▶ [Supplied data]
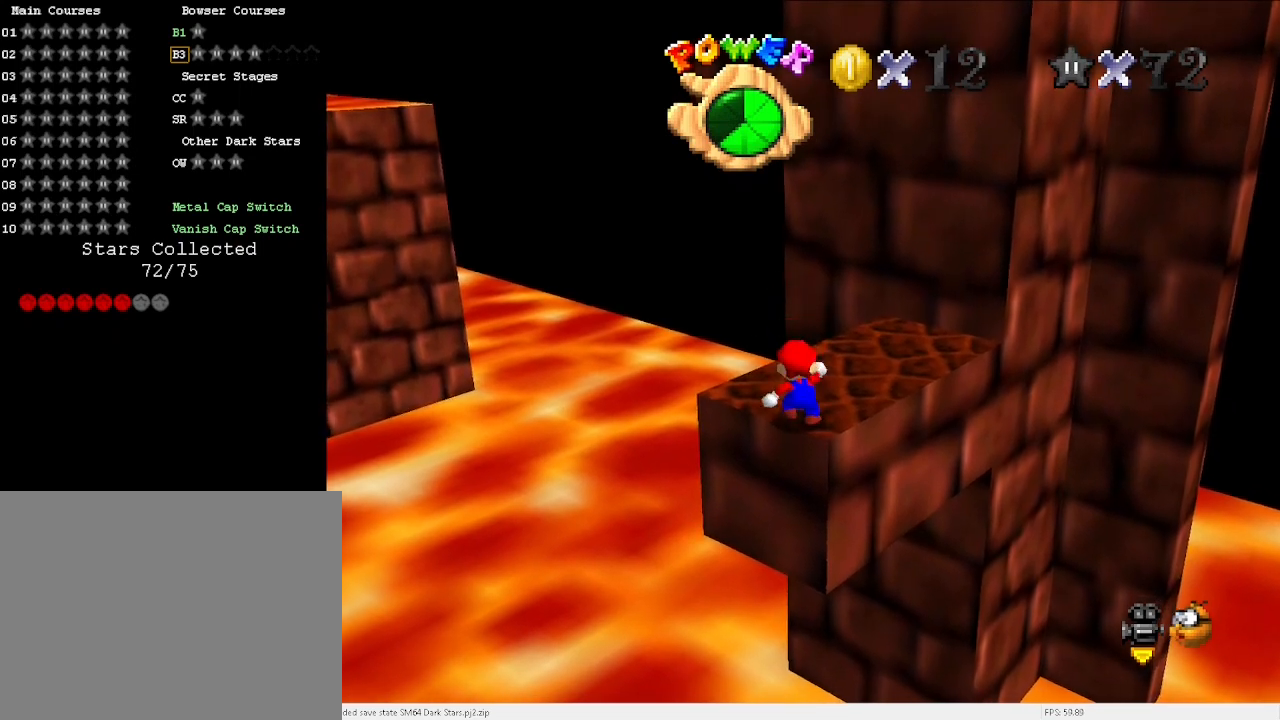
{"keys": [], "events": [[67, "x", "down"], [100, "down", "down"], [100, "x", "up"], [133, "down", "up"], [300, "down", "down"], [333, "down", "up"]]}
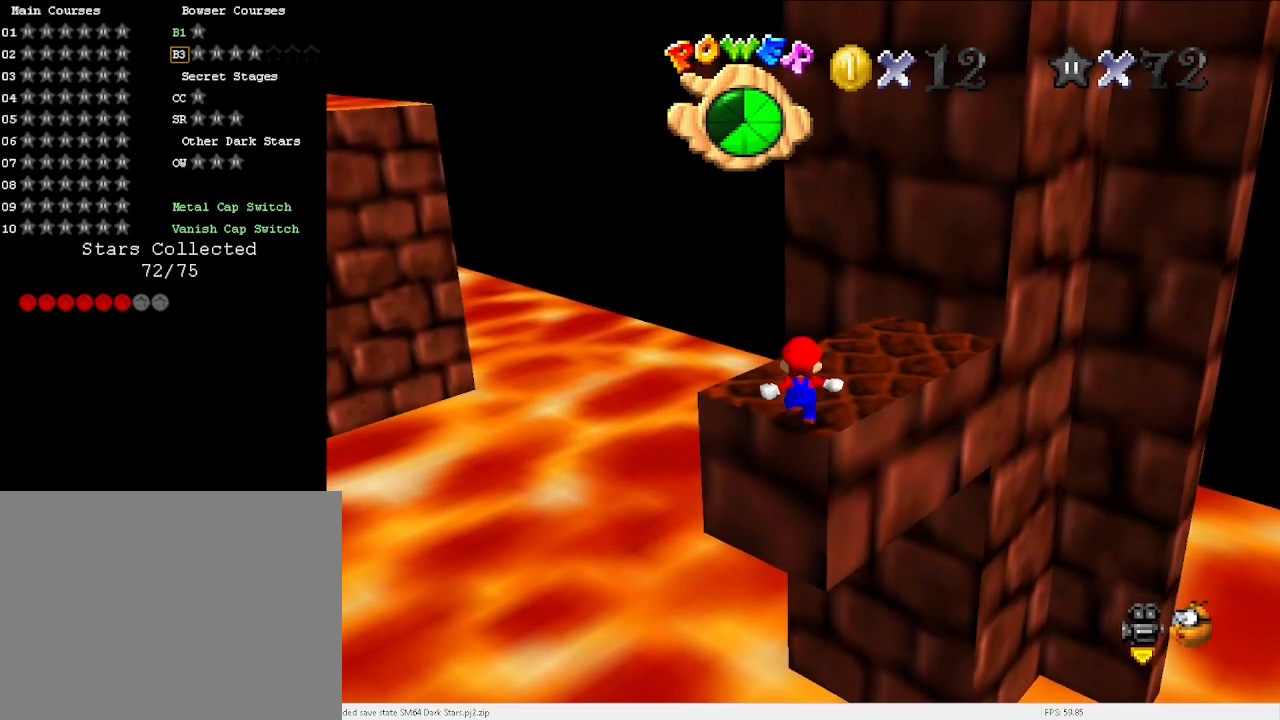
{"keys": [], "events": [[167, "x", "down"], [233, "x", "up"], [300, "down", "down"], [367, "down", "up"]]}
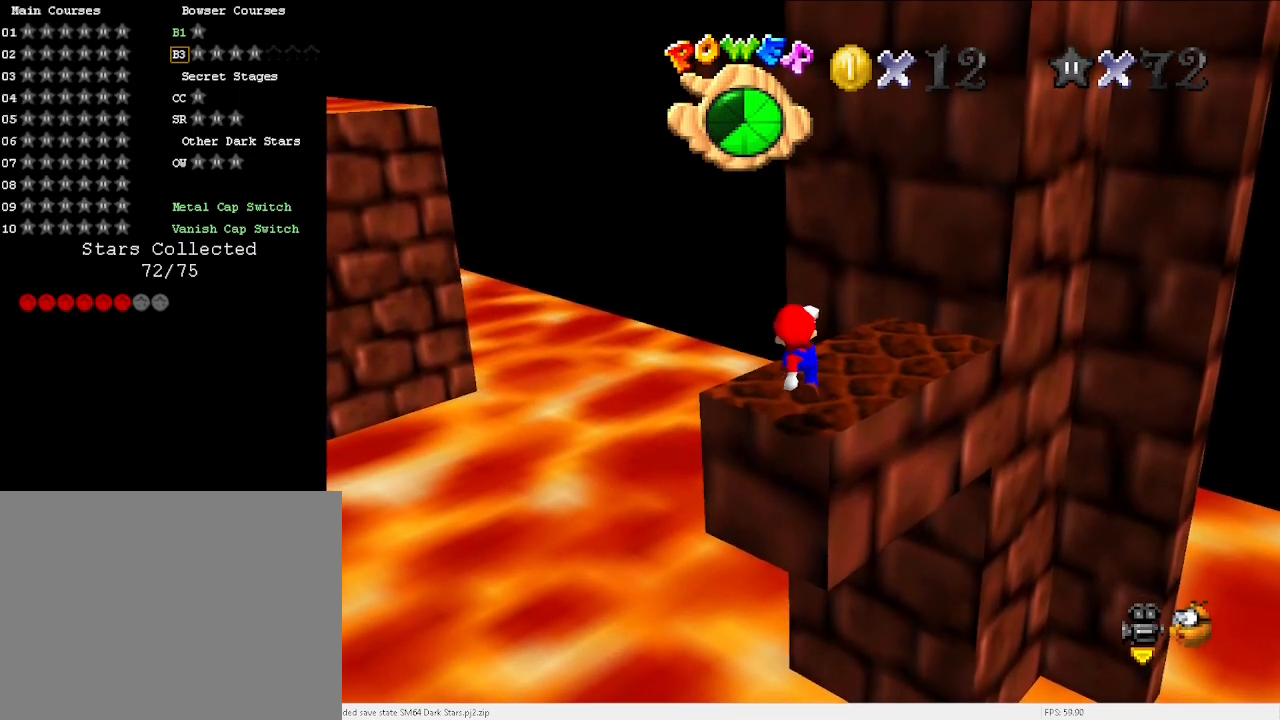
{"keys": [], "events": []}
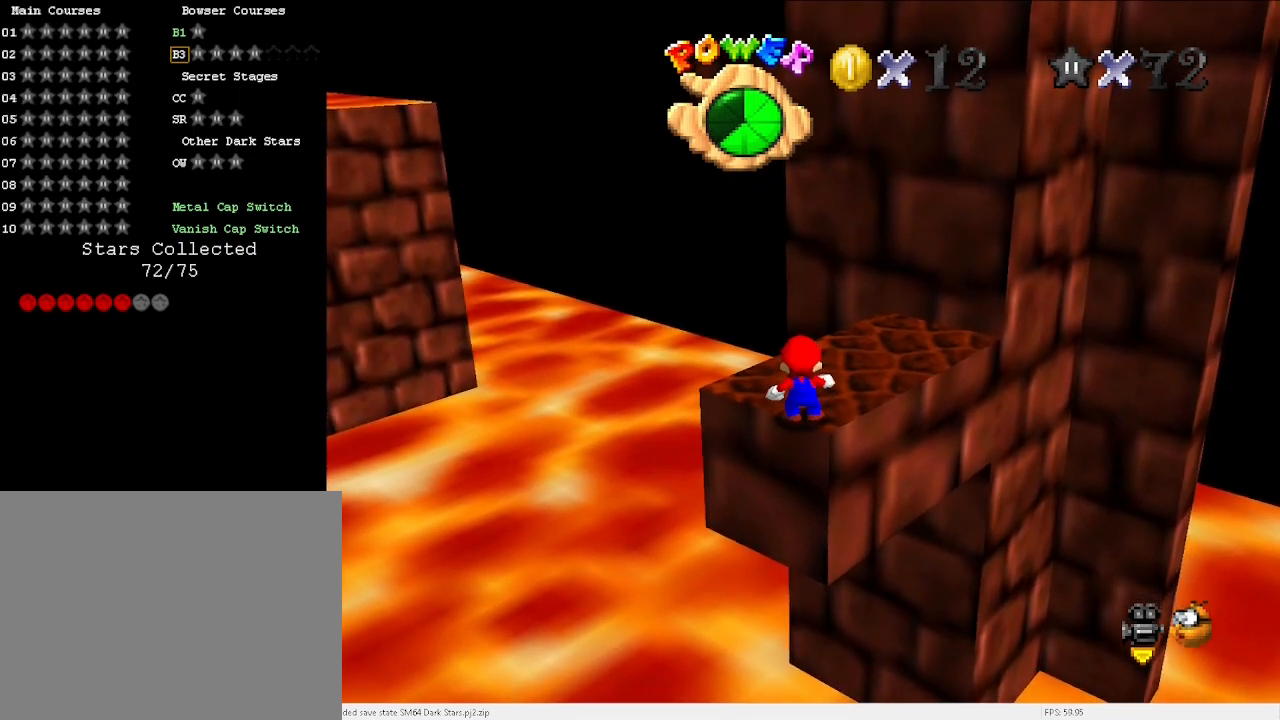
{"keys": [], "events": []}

--

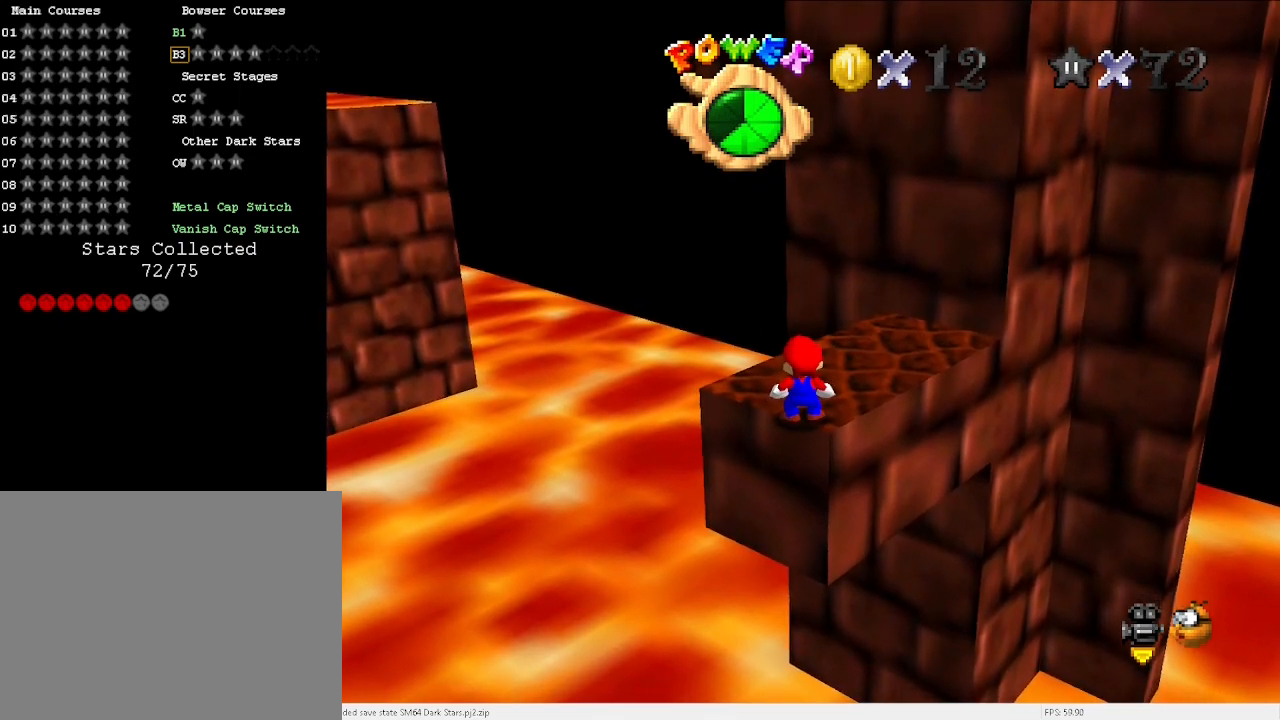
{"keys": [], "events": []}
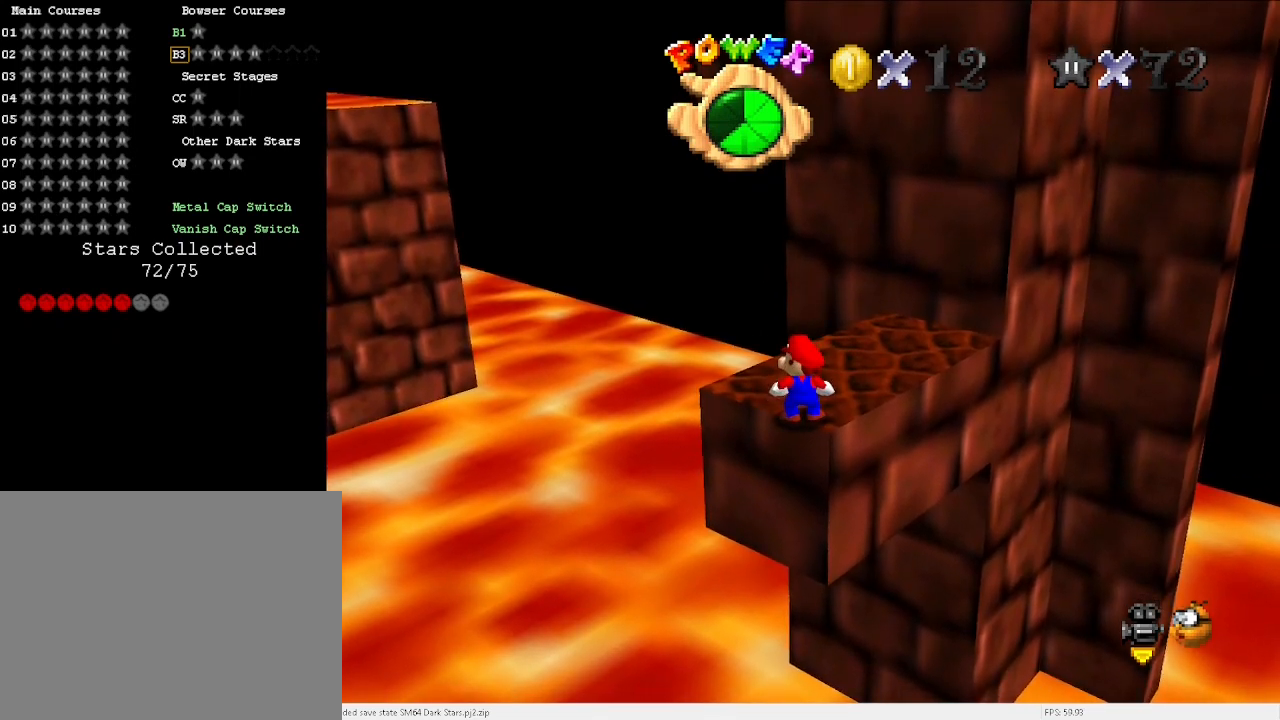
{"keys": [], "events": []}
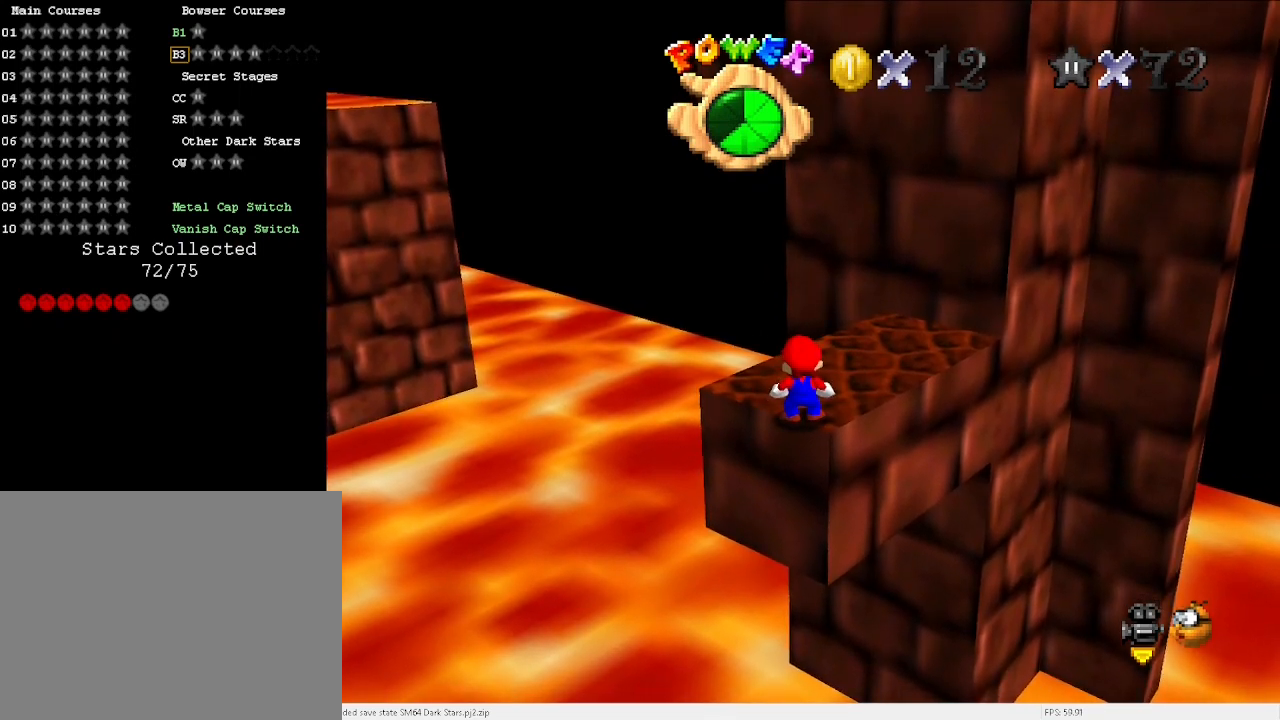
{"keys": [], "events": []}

▶ [What you are asked to do]
Search the records above for "down". Copy each line where it is found.

▶ [Exercise answer]
{"keys": [], "events": [[67, "x", "down"], [100, "down", "down"], [100, "x", "up"], [133, "down", "up"], [300, "down", "down"], [333, "down", "up"]]}
{"keys": [], "events": [[167, "x", "down"], [233, "x", "up"], [300, "down", "down"], [367, "down", "up"]]}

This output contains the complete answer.